The task
Exactly the lines from the start of the entries through the line with "hfov_deg: 13.3" are required in the output, with no pictures among them.

Data supplied
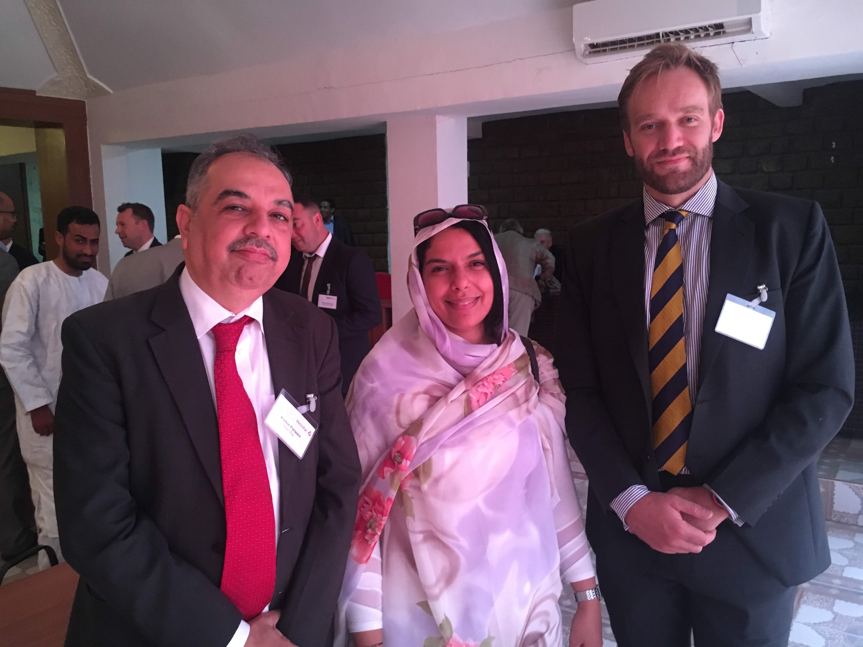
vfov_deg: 48.2
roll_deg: +1.0
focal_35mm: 29
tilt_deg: -9.1
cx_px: 432
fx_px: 723
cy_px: 324
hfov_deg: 61.7
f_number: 2.2
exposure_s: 1/17
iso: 200
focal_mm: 4.15
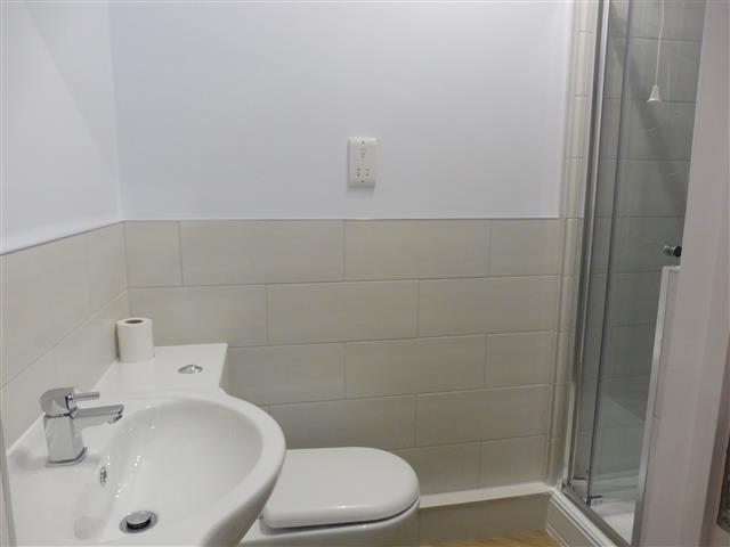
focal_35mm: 24
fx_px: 506
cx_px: 365
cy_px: 274
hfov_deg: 71.6
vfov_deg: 56.8
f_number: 3.3
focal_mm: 4.3
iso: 400
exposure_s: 1/50
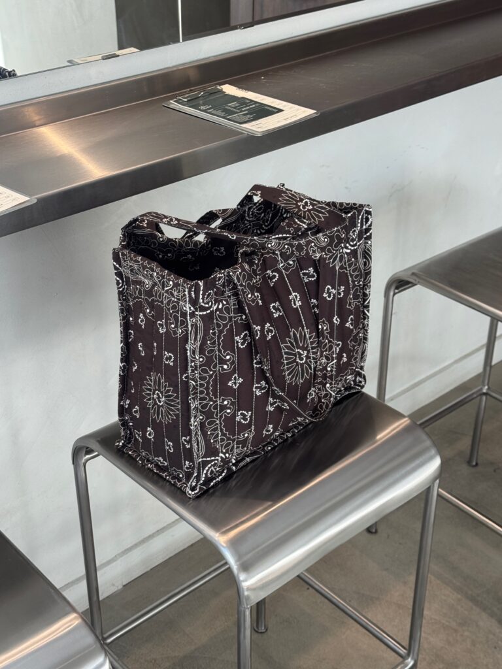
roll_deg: -0.2
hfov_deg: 30.3
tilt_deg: -30.9
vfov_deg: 39.7
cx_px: 251
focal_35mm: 48
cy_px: 334
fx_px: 928
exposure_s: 1/100
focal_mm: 6.76
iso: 64
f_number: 1.78
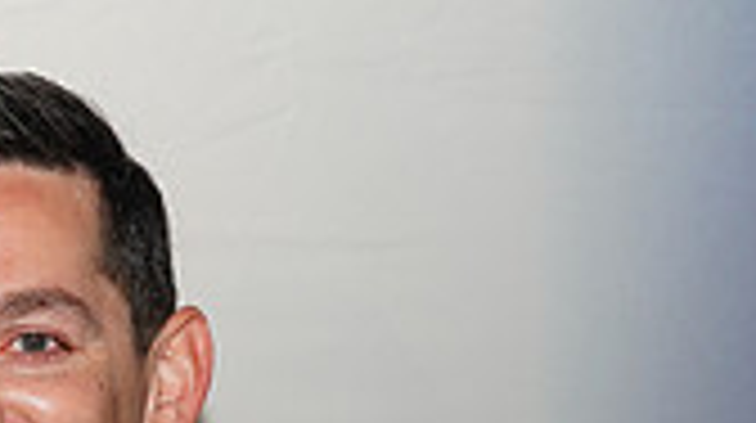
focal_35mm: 152
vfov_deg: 8.0
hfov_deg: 13.3
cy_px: 182
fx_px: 3043
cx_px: -418
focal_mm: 42
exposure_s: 1/100
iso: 500
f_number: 7.1
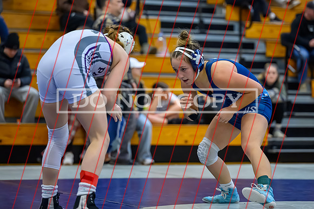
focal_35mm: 143
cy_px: 89
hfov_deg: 14.3
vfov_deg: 9.6
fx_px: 1248
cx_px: 173
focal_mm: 125
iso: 10000
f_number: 2.8
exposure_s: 1/640
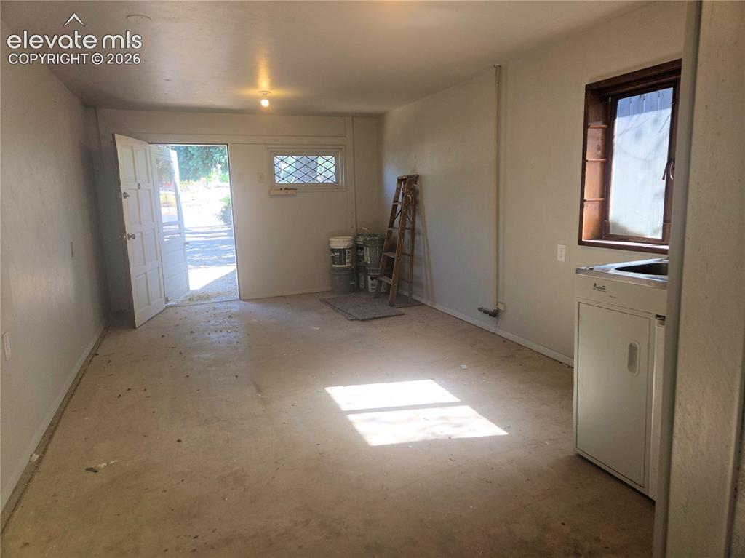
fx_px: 495
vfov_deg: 58.8
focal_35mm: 23
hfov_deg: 74.0
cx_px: 372
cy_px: 279
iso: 32
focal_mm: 5.4
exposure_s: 1/120
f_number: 1.8
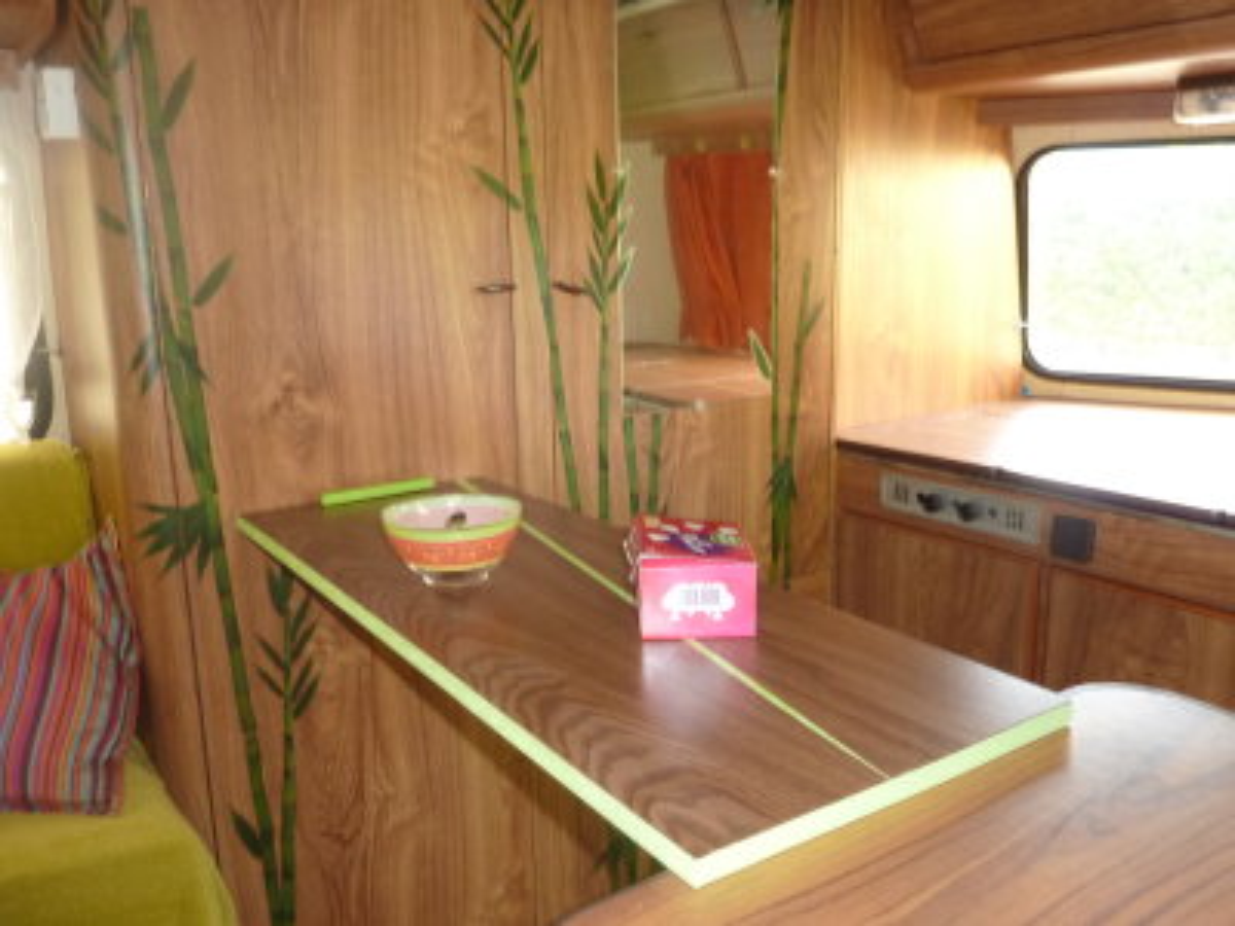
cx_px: 618
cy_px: 463
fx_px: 1035
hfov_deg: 61.7
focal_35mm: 29
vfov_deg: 48.2
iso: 200
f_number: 3.3
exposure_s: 1/8
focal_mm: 4.1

Task result
vfov_deg: 48.2
roll_deg: +1.0
focal_35mm: 29
tilt_deg: -9.1
cx_px: 432
fx_px: 723
cy_px: 324
hfov_deg: 61.7
f_number: 2.2
exposure_s: 1/17
iso: 200
focal_mm: 4.15
focal_35mm: 24
fx_px: 506
cx_px: 365
cy_px: 274
hfov_deg: 71.6
vfov_deg: 56.8
f_number: 3.3
focal_mm: 4.3
iso: 400
exposure_s: 1/50
roll_deg: -0.2
hfov_deg: 30.3
tilt_deg: -30.9
vfov_deg: 39.7
cx_px: 251
focal_35mm: 48
cy_px: 334
fx_px: 928
exposure_s: 1/100
focal_mm: 6.76
iso: 64
f_number: 1.78
focal_35mm: 152
vfov_deg: 8.0
hfov_deg: 13.3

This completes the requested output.